*** THE INPUT ***
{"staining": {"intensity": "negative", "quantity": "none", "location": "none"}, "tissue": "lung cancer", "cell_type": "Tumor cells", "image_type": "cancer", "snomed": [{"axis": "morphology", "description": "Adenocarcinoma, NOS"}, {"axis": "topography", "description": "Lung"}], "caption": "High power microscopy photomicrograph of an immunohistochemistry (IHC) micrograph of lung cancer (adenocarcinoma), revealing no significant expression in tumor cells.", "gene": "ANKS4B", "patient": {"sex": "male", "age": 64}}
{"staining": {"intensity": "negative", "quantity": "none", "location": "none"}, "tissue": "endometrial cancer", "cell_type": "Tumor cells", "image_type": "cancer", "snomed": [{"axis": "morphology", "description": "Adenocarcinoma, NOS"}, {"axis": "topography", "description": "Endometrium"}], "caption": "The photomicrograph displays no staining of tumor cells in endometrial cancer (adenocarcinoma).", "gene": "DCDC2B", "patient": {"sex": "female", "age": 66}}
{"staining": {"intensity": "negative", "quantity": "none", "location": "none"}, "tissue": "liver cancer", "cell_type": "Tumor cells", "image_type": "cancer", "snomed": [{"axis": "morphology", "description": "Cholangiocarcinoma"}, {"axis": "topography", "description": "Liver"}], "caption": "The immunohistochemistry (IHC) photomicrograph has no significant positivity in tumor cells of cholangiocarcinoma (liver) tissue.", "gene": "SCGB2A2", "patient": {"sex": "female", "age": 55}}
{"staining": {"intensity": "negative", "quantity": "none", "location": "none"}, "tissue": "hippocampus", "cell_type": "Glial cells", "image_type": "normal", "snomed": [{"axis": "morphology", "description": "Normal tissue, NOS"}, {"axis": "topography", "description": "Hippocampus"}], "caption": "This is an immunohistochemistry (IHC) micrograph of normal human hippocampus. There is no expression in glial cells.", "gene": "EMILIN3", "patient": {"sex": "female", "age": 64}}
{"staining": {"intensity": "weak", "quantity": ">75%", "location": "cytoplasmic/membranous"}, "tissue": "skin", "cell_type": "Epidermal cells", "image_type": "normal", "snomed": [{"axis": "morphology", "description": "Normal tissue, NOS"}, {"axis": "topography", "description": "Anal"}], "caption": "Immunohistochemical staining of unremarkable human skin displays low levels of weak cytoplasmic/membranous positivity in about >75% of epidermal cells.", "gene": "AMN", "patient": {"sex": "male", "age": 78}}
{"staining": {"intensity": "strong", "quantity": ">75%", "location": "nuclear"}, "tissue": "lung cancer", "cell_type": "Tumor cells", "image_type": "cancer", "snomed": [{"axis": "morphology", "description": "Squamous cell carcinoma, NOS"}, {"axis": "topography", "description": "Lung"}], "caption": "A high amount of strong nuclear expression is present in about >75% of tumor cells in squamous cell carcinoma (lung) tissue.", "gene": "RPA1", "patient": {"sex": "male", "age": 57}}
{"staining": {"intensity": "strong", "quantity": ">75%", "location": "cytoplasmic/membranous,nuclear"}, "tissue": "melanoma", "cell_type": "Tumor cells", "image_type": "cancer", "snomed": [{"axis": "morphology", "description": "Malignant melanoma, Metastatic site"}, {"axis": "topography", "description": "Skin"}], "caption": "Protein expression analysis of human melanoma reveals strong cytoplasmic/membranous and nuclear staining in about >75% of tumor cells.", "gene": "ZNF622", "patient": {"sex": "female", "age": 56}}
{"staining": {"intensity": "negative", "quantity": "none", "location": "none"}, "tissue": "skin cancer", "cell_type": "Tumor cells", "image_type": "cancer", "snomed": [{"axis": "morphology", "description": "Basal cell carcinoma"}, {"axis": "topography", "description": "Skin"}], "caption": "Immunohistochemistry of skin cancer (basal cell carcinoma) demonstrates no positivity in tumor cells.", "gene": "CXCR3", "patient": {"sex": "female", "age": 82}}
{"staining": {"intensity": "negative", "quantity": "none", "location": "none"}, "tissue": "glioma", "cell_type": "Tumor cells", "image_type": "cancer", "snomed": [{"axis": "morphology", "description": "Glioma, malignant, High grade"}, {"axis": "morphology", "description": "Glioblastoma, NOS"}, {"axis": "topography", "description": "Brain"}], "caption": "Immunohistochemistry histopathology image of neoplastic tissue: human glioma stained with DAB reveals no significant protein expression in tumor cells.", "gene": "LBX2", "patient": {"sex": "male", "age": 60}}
***
▶ YOUR OBJECTIVE: Each entry above should be repeated exactly, with no line left out.

▶ FINISHED TASK:
{"staining": {"intensity": "negative", "quantity": "none", "location": "none"}, "tissue": "lung cancer", "cell_type": "Tumor cells", "image_type": "cancer", "snomed": [{"axis": "morphology", "description": "Adenocarcinoma, NOS"}, {"axis": "topography", "description": "Lung"}], "caption": "High power microscopy photomicrograph of an immunohistochemistry (IHC) micrograph of lung cancer (adenocarcinoma), revealing no significant expression in tumor cells.", "gene": "ANKS4B", "patient": {"sex": "male", "age": 64}}
{"staining": {"intensity": "negative", "quantity": "none", "location": "none"}, "tissue": "endometrial cancer", "cell_type": "Tumor cells", "image_type": "cancer", "snomed": [{"axis": "morphology", "description": "Adenocarcinoma, NOS"}, {"axis": "topography", "description": "Endometrium"}], "caption": "The photomicrograph displays no staining of tumor cells in endometrial cancer (adenocarcinoma).", "gene": "DCDC2B", "patient": {"sex": "female", "age": 66}}
{"staining": {"intensity": "negative", "quantity": "none", "location": "none"}, "tissue": "liver cancer", "cell_type": "Tumor cells", "image_type": "cancer", "snomed": [{"axis": "morphology", "description": "Cholangiocarcinoma"}, {"axis": "topography", "description": "Liver"}], "caption": "The immunohistochemistry (IHC) photomicrograph has no significant positivity in tumor cells of cholangiocarcinoma (liver) tissue.", "gene": "SCGB2A2", "patient": {"sex": "female", "age": 55}}
{"staining": {"intensity": "negative", "quantity": "none", "location": "none"}, "tissue": "hippocampus", "cell_type": "Glial cells", "image_type": "normal", "snomed": [{"axis": "morphology", "description": "Normal tissue, NOS"}, {"axis": "topography", "description": "Hippocampus"}], "caption": "This is an immunohistochemistry (IHC) micrograph of normal human hippocampus. There is no expression in glial cells.", "gene": "EMILIN3", "patient": {"sex": "female", "age": 64}}
{"staining": {"intensity": "weak", "quantity": ">75%", "location": "cytoplasmic/membranous"}, "tissue": "skin", "cell_type": "Epidermal cells", "image_type": "normal", "snomed": [{"axis": "morphology", "description": "Normal tissue, NOS"}, {"axis": "topography", "description": "Anal"}], "caption": "Immunohistochemical staining of unremarkable human skin displays low levels of weak cytoplasmic/membranous positivity in about >75% of epidermal cells.", "gene": "AMN", "patient": {"sex": "male", "age": 78}}
{"staining": {"intensity": "strong", "quantity": ">75%", "location": "nuclear"}, "tissue": "lung cancer", "cell_type": "Tumor cells", "image_type": "cancer", "snomed": [{"axis": "morphology", "description": "Squamous cell carcinoma, NOS"}, {"axis": "topography", "description": "Lung"}], "caption": "A high amount of strong nuclear expression is present in about >75% of tumor cells in squamous cell carcinoma (lung) tissue.", "gene": "RPA1", "patient": {"sex": "male", "age": 57}}
{"staining": {"intensity": "strong", "quantity": ">75%", "location": "cytoplasmic/membranous,nuclear"}, "tissue": "melanoma", "cell_type": "Tumor cells", "image_type": "cancer", "snomed": [{"axis": "morphology", "description": "Malignant melanoma, Metastatic site"}, {"axis": "topography", "description": "Skin"}], "caption": "Protein expression analysis of human melanoma reveals strong cytoplasmic/membranous and nuclear staining in about >75% of tumor cells.", "gene": "ZNF622", "patient": {"sex": "female", "age": 56}}
{"staining": {"intensity": "negative", "quantity": "none", "location": "none"}, "tissue": "skin cancer", "cell_type": "Tumor cells", "image_type": "cancer", "snomed": [{"axis": "morphology", "description": "Basal cell carcinoma"}, {"axis": "topography", "description": "Skin"}], "caption": "Immunohistochemistry of skin cancer (basal cell carcinoma) demonstrates no positivity in tumor cells.", "gene": "CXCR3", "patient": {"sex": "female", "age": 82}}
{"staining": {"intensity": "negative", "quantity": "none", "location": "none"}, "tissue": "glioma", "cell_type": "Tumor cells", "image_type": "cancer", "snomed": [{"axis": "morphology", "description": "Glioma, malignant, High grade"}, {"axis": "morphology", "description": "Glioblastoma, NOS"}, {"axis": "topography", "description": "Brain"}], "caption": "Immunohistochemistry histopathology image of neoplastic tissue: human glioma stained with DAB reveals no significant protein expression in tumor cells.", "gene": "LBX2", "patient": {"sex": "male", "age": 60}}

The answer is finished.